Nonylphenol-induced apoptotic cell death in mouse TM4 Sertoli cells via the generation of reactive oxygen species and activation of the ERK signaling pathway

Abstract

Nonylphenol (NP), a representative endocrine disruptor, interferes with reproductive function in aquatic organisms and animals. Although many previous studies have focused on apoptotic cell death by NP, the fundamental mechanism of NP on apoptosis remains poorly understood. Here, we investigated the molecular mechanism on NP-induced apoptotic cell death in mouse TM4 Sertoli cells. To evaluate NP treatment on cell viability, formazan and lactate dehydrogenase (LDH) assays were performed. Results indicate that NP reduced cell viability and increased the release of LDH in dose- and time-dependent manners. The reduction of cell viability by NP treatment appeared to involve necrosis as well as apoptosis based on nuclear fragmentation, an increase in the sub G1 population, and the detection of poly(ADP ribose) polymerase and caspase-3 cleavage. Additionally, the anti-apoptotic protein Bcl-2 diminished, whereas the pro-apoptotic protein Bax increased in a time-dependent manner.
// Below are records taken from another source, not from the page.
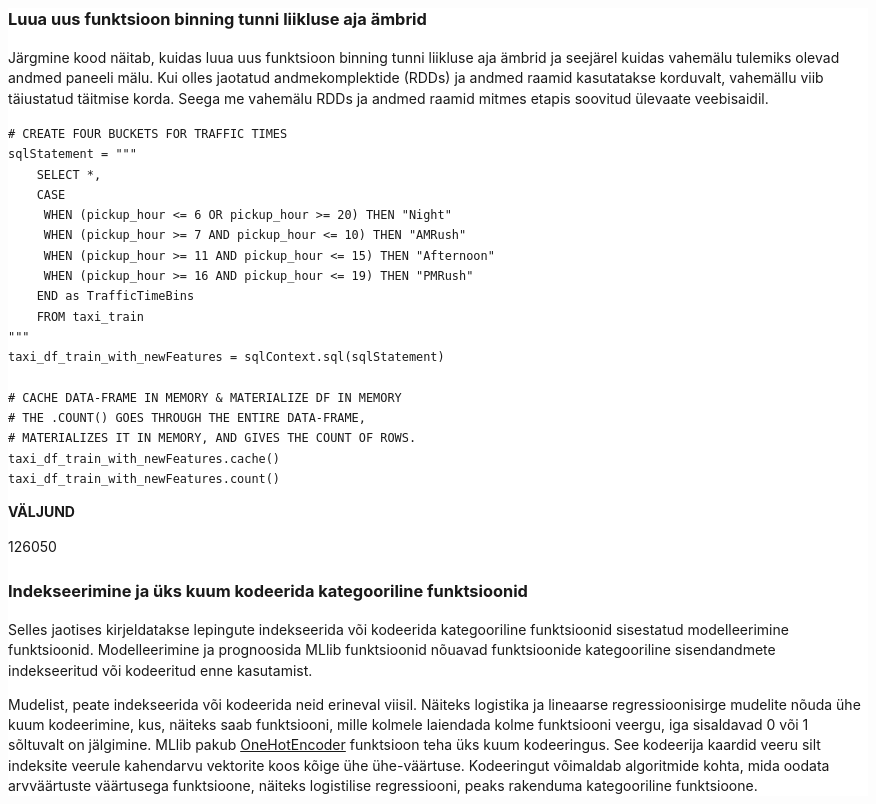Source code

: 
### <a name="create-a-new-feature-by-binning-hours-into-traffic-time-buckets"></a>Luua uus funktsioon binning tunni liikluse aja ämbrid

Järgmine kood näitab, kuidas luua uus funktsioon binning tunni liikluse aja ämbrid ja seejärel kuidas vahemälu tulemiks olevad andmed paneeli mälu. Kui olles jaotatud andmekomplektide (RDDs) ja andmed raamid kasutatakse korduvalt, vahemällu viib täiustatud täitmise korda. Seega me vahemälu RDDs ja andmed raamid mitmes etapis soovitud ülevaate veebisaidil.

    # CREATE FOUR BUCKETS FOR TRAFFIC TIMES
    sqlStatement = """
        SELECT *,
        CASE
         WHEN (pickup_hour <= 6 OR pickup_hour >= 20) THEN "Night" 
         WHEN (pickup_hour >= 7 AND pickup_hour <= 10) THEN "AMRush" 
         WHEN (pickup_hour >= 11 AND pickup_hour <= 15) THEN "Afternoon"
         WHEN (pickup_hour >= 16 AND pickup_hour <= 19) THEN "PMRush"
        END as TrafficTimeBins
        FROM taxi_train 
    """
    taxi_df_train_with_newFeatures = sqlContext.sql(sqlStatement)
    
    # CACHE DATA-FRAME IN MEMORY & MATERIALIZE DF IN MEMORY
    # THE .COUNT() GOES THROUGH THE ENTIRE DATA-FRAME,
    # MATERIALIZES IT IN MEMORY, AND GIVES THE COUNT OF ROWS.
    taxi_df_train_with_newFeatures.cache()
    taxi_df_train_with_newFeatures.count()

**VÄLJUND**

126050


### <a name="index-and-one-hot-encode-categorical-features"></a>Indekseerimine ja üks kuum kodeerida kategooriline funktsioonid

Selles jaotises kirjeldatakse lepingute indekseerida või kodeerida kategooriline funktsioonid sisestatud modelleerimine funktsioonid. Modelleerimine ja prognoosida MLlib funktsioonid nõuavad funktsioonide kategooriline sisendandmete indekseeritud või kodeeritud enne kasutamist. 

Mudelist, peate indekseerida või kodeerida neid erineval viisil. Näiteks logistika ja lineaarse regressioonisirge mudelite nõuda ühe kuum kodeerimine, kus, näiteks saab funktsiooni, mille kolmele laiendada kolme funktsiooni veergu, iga sisaldavad 0 või 1 sõltuvalt on jälgimine. MLlib pakub [OneHotEncoder](http://scikit-learn.org/stable/modules/generated/sklearn.preprocessing.OneHotEncoder.html#sklearn.preprocessing.OneHotEncoder) funktsioon teha üks kuum kodeeringus. See kodeerija kaardid veeru silt indeksite veerule kahendarvu vektorite koos kõige ühe ühe-väärtuse. Kodeeringut võimaldab algoritmide kohta, mida oodata arvväärtuste väärtusega funktsioone, näiteks logistilise regressiooni, peaks rakenduma kategooriline funktsioone.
Note that NP-induced apoptotic cell death was enhanced by the generation of reactive oxygen species (ROS) and activation of extracellular signal-regulated kinase (ERK) signaling. Pretreatment with N-acetylcysteine, an antioxidant, attenuated NP-induced apoptotic cell death. Moreover, NP caused a transient activation of the MAPK pathway. In particular, NP-induced cell death was significantly suppressed by U0126, a specific inhibitor of ERK. Taken together, our results suggest that NP induces apoptosis in mouse TM4 Sertoli cells via ROS generation and ERK activation.